● **Instruction**
All of the data below is to be output without alteration.

● **Extracted data**
○ ○ ○
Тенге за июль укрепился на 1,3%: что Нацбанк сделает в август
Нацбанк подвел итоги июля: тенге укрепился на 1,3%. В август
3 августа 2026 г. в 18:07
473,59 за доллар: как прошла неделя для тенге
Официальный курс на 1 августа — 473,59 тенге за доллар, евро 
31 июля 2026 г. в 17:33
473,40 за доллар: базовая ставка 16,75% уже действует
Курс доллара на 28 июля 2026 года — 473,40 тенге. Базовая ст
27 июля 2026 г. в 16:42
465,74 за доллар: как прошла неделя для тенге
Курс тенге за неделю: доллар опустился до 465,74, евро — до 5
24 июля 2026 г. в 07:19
○ ○ ○
● **Answer to the exercise**
Тенге за июль укрепился на 1,3%: что Нацбанк сделает в август
Нацбанк подвел итоги июля: тенге укрепился на 1,3%. В август
3 августа 2026 г. в 18:07
473,59 за доллар: как прошла неделя для тенге
Официальный курс на 1 августа — 473,59 тенге за доллар, евро 
31 июля 2026 г. в 17:33
473,40 за доллар: базовая ставка 16,75% уже действует
Курс доллара на 28 июля 2026 года — 473,40 тенге. Базовая ст
27 июля 2026 г. в 16:42
465,74 за доллар: как прошла неделя для тенге
Курс тенге за неделю: доллар опустился до 465,74, евро — до 5
24 июля 2026 г. в 07:19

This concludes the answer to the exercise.